Goodman also said from a moral standpoint, Rutgers should not build more surface parking spaces on Cook campus because it does not promote environmental efficiency.

“Go look at the Douglass parking deck any day or night,” he said. “There are plenty of spots.”

Goodman said he was surprised to notice how few faculty and staff have objected the plans to build on Skelly Field.

If the parking lot must be built, Goodman thinks it should be constructed to include recycled pavement and bioswales, simple structures that remove silt and pollution from water runoff.

He said University officials should visit Hillsborough’s Duke Farm, an estate that promotes ecological stewardship.

“If we really need a parking lot, it should be environmentally responsible,” Goodman said. “Or why don’t we convert the ones we already have?”

Goodman said he does not know what will happen and worries that students and faculty may come back in the spring to find a parking lot on Skelly Field.

“I feel strongly on this,” he said. “My view on this is well known, and I hope we prevail.”

Goodman acknowledged that Rutgers is undergoing an important period of transition, marked by the University of Medicine and Dentistry of New Jersey integration and future construction plans.

“You are here at a time when Rutgers is undergoing another major change,” he said.

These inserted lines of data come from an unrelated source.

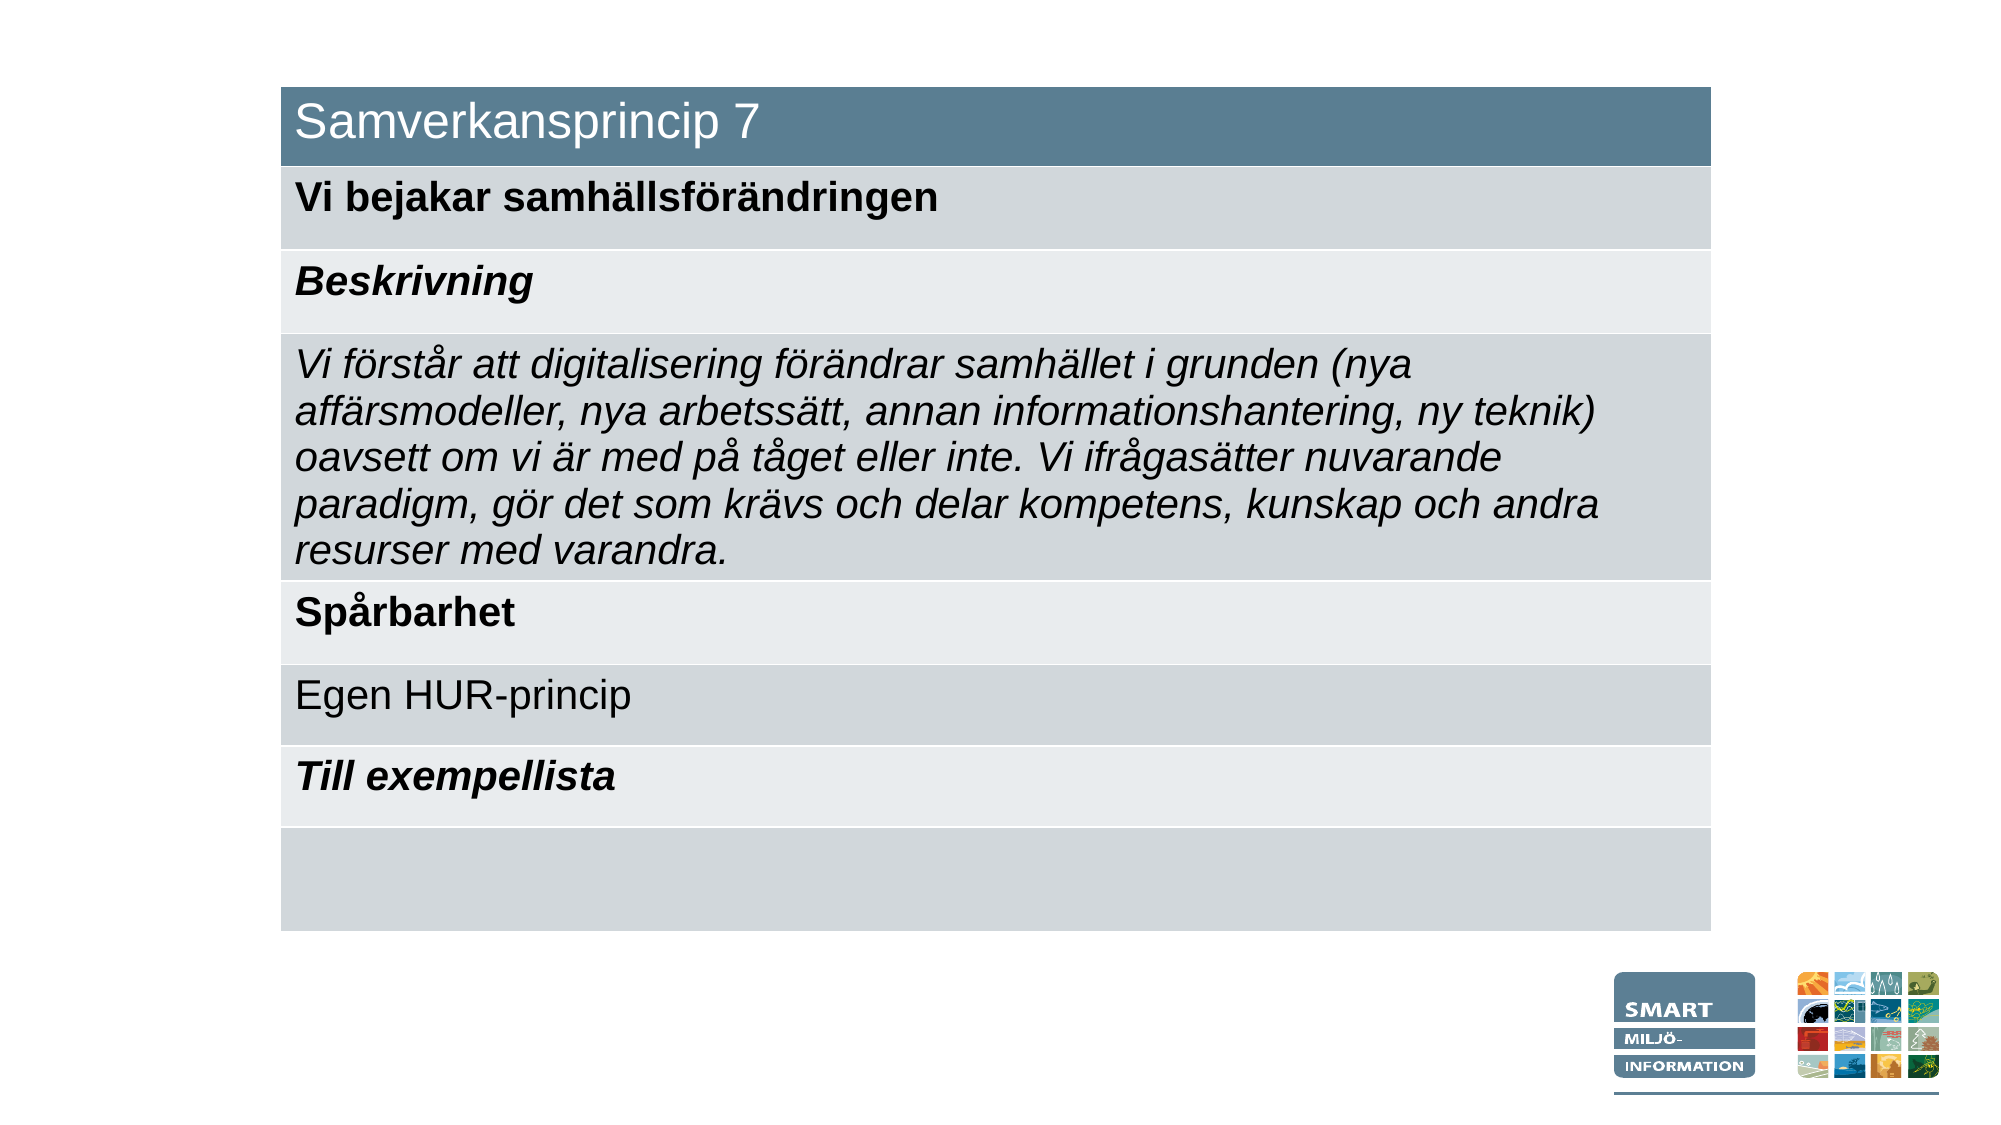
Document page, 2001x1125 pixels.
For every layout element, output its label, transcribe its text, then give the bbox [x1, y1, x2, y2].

table_cell [281, 828, 1711, 931]
table_cell Vi bejakar samhällsförändringen [281, 167, 1711, 249]
table_header Samverkansprincip 7 [281, 87, 1711, 166]
table_cell Spårbarhet [281, 582, 1711, 664]
table_cell Till exempellista [281, 747, 1711, 826]
table_cell Vi förstår att digitalisering förändrar samhället i grunden (nya affärsmodeller, nya arbetssätt, annan informationshantering, ny teknik) oavsett om vi är med på tåget eller inte. Vi ifrågasätter nuvarande paradigm, gör det som krävs och delar kompetens, kunskap och andra resurser med varandra. [281, 334, 1711, 580]
table_cell Beskrivning [281, 251, 1711, 333]
table_cell Egen HUR-princip [281, 665, 1711, 745]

Richard Ludescher, dean of the School of Environmental and Biological Sciences’ Academic Programming, said University officials proposed curriculum changes that would include a more focus on the environment and climate change.

Ludescher said a focus on climate change is especially important for students in this generation.

The curriculum will also include a greater emphasis on writing, Ludescher said, because writing is important in the working field. He said if a person has strong writing skills, he or she has a greater chance of a future promotion.